▶ [What is expected]: Among the entries that follow, the required portion opens with the line containing "cup: present [994,502,1040,570]" and closes with the line containing "soap bar: present". Give that portion again exactly, and nothing else.

*** Opening Provided material ***

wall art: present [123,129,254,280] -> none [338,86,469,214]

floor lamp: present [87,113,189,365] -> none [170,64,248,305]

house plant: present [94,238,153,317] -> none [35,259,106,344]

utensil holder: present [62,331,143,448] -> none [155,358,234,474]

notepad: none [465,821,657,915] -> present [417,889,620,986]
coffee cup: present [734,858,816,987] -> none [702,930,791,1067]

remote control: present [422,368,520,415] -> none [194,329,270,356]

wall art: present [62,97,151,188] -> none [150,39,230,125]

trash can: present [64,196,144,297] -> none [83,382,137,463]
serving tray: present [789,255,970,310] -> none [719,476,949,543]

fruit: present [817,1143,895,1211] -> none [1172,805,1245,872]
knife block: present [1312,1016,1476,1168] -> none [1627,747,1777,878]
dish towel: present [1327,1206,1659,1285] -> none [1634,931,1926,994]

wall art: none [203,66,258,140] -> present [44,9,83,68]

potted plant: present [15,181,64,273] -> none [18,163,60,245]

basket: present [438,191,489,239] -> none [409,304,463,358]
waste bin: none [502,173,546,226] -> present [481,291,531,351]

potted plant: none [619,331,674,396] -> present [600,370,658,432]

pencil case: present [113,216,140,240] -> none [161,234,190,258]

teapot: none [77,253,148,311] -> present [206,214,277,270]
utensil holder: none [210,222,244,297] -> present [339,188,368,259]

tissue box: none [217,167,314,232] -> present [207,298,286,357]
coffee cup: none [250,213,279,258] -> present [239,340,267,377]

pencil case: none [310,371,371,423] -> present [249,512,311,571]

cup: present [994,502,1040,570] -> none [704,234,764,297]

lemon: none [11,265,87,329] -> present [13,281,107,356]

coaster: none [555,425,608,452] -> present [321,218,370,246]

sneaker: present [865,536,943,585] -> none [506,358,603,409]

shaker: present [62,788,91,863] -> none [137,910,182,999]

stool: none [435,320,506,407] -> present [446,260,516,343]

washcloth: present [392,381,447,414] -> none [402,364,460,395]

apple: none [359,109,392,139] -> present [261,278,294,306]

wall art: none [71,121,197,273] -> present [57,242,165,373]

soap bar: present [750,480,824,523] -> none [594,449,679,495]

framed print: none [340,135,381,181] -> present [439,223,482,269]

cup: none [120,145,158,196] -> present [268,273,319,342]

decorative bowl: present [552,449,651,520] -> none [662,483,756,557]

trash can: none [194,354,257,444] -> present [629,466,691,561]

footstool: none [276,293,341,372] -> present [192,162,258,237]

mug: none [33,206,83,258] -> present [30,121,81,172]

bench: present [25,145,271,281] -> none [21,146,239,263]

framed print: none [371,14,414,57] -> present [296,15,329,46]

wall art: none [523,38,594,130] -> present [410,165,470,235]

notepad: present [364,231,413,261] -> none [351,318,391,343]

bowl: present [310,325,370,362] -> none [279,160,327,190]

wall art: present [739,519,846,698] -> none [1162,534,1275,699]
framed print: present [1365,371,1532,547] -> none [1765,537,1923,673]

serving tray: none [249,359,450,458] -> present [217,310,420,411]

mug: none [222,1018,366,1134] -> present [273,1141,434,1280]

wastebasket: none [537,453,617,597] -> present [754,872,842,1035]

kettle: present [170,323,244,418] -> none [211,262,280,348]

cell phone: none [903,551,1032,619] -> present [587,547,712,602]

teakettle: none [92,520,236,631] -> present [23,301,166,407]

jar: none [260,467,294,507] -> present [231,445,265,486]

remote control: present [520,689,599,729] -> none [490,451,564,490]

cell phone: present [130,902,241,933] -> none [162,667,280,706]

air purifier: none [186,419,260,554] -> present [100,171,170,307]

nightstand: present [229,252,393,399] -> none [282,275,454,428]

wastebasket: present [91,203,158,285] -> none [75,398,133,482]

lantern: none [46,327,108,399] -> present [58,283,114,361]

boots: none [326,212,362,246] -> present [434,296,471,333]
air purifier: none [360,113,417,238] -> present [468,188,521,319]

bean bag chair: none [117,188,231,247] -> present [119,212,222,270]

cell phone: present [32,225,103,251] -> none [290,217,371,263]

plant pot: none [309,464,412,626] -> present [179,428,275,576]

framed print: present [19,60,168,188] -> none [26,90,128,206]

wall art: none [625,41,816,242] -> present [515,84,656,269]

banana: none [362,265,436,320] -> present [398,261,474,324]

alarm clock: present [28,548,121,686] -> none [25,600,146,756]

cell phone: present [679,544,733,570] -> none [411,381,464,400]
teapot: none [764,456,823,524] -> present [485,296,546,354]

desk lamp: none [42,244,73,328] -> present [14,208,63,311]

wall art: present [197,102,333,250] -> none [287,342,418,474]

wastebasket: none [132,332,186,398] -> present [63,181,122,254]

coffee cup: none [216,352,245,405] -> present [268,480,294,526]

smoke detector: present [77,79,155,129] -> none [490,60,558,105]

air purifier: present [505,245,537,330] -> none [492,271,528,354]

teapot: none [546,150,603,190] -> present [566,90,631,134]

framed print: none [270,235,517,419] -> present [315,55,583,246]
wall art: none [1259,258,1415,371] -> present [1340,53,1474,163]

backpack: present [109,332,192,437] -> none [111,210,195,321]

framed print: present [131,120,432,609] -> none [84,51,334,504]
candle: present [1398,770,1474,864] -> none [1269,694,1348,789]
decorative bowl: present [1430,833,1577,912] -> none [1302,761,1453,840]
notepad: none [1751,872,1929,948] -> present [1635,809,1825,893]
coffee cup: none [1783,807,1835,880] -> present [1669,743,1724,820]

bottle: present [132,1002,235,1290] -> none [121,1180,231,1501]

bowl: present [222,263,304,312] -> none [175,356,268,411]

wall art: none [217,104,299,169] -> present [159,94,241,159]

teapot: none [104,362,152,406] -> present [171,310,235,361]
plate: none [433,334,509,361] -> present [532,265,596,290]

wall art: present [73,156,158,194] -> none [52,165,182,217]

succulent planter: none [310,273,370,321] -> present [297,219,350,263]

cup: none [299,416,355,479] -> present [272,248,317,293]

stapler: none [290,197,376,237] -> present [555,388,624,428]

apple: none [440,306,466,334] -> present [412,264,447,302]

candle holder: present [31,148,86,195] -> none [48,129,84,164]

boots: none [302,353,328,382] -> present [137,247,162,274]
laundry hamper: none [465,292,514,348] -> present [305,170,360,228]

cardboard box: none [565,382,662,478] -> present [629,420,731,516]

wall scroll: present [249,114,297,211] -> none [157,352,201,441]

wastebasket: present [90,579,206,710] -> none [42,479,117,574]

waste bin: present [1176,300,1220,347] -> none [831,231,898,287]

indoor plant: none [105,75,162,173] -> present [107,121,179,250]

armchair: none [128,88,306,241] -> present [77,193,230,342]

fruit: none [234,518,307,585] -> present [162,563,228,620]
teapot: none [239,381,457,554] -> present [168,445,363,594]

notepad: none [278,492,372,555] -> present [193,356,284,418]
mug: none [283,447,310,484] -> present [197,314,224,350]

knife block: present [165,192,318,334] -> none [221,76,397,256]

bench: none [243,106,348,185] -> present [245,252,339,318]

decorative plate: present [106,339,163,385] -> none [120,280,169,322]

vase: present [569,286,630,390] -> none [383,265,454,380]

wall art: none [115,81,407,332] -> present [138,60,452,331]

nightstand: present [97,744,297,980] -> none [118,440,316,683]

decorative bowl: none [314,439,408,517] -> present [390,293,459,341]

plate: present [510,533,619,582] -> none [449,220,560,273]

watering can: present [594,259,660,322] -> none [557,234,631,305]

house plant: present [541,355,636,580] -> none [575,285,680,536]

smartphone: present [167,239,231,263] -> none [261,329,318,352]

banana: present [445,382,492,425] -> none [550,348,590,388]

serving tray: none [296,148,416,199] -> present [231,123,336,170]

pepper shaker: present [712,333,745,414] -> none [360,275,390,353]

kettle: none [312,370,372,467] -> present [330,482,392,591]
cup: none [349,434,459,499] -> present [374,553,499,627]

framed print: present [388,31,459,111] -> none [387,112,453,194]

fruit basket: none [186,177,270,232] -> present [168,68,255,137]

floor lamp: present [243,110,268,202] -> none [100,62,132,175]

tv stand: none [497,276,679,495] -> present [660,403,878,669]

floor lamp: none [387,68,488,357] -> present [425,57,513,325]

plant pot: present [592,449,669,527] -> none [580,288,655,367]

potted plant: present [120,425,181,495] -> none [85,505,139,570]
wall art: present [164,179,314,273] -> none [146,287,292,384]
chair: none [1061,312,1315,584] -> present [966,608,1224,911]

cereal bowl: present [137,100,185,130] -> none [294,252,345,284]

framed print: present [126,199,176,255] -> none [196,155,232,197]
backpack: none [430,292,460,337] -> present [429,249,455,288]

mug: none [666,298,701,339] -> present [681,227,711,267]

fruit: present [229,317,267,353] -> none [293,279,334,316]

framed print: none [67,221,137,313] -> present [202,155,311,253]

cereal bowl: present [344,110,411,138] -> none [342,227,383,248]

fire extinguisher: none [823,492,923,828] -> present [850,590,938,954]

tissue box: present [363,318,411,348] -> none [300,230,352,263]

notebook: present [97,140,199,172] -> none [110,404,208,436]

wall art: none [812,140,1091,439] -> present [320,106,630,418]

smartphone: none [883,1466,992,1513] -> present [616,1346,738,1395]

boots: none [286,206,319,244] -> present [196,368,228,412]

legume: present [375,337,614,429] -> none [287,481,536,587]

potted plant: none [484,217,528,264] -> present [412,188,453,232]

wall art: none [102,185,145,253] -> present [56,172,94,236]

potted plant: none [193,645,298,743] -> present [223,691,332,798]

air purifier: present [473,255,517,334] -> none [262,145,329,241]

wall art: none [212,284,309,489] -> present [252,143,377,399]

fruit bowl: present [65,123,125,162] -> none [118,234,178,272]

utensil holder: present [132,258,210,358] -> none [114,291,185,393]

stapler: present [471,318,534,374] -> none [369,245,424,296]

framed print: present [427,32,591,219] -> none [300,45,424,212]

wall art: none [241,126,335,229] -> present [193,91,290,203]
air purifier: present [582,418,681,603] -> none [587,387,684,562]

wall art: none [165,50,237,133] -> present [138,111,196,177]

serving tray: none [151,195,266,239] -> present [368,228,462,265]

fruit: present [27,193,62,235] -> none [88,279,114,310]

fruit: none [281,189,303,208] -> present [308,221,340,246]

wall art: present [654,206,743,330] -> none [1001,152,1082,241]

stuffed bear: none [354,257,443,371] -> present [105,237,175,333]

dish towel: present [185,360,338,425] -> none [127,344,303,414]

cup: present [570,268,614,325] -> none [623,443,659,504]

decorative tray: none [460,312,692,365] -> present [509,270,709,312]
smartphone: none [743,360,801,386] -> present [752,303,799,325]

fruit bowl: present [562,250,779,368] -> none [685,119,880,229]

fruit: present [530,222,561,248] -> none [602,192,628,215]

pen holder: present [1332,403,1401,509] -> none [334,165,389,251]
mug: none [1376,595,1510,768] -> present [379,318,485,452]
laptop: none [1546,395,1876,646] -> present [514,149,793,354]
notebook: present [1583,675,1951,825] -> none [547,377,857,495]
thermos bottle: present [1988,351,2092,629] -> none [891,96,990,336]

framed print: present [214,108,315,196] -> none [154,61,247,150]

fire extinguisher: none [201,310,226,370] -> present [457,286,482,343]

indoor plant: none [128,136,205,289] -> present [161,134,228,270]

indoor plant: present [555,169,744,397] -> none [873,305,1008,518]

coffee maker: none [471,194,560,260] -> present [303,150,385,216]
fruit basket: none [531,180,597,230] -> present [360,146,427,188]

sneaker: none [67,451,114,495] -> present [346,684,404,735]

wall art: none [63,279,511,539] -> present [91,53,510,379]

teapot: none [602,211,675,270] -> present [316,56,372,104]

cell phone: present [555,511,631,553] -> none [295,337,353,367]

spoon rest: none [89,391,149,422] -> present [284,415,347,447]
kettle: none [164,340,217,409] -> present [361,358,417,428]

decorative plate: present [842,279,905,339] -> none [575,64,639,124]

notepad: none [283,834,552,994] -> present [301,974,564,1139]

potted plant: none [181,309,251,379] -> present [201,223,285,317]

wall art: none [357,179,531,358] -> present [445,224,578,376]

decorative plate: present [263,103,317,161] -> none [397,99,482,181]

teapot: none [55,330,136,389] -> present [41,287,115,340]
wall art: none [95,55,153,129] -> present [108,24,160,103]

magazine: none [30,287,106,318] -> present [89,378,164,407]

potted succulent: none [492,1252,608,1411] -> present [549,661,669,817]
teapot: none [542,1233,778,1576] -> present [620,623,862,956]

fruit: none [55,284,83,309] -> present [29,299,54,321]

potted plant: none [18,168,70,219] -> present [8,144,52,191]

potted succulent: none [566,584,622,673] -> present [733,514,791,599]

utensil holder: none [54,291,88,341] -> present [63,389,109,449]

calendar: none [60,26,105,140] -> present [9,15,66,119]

*** Closing Provided material ***

▶ [Task answer]:
cup: present [994,502,1040,570] -> none [704,234,764,297]

lemon: none [11,265,87,329] -> present [13,281,107,356]

coaster: none [555,425,608,452] -> present [321,218,370,246]

sneaker: present [865,536,943,585] -> none [506,358,603,409]

shaker: present [62,788,91,863] -> none [137,910,182,999]

stool: none [435,320,506,407] -> present [446,260,516,343]

washcloth: present [392,381,447,414] -> none [402,364,460,395]

apple: none [359,109,392,139] -> present [261,278,294,306]

wall art: none [71,121,197,273] -> present [57,242,165,373]

soap bar: present [750,480,824,523] -> none [594,449,679,495]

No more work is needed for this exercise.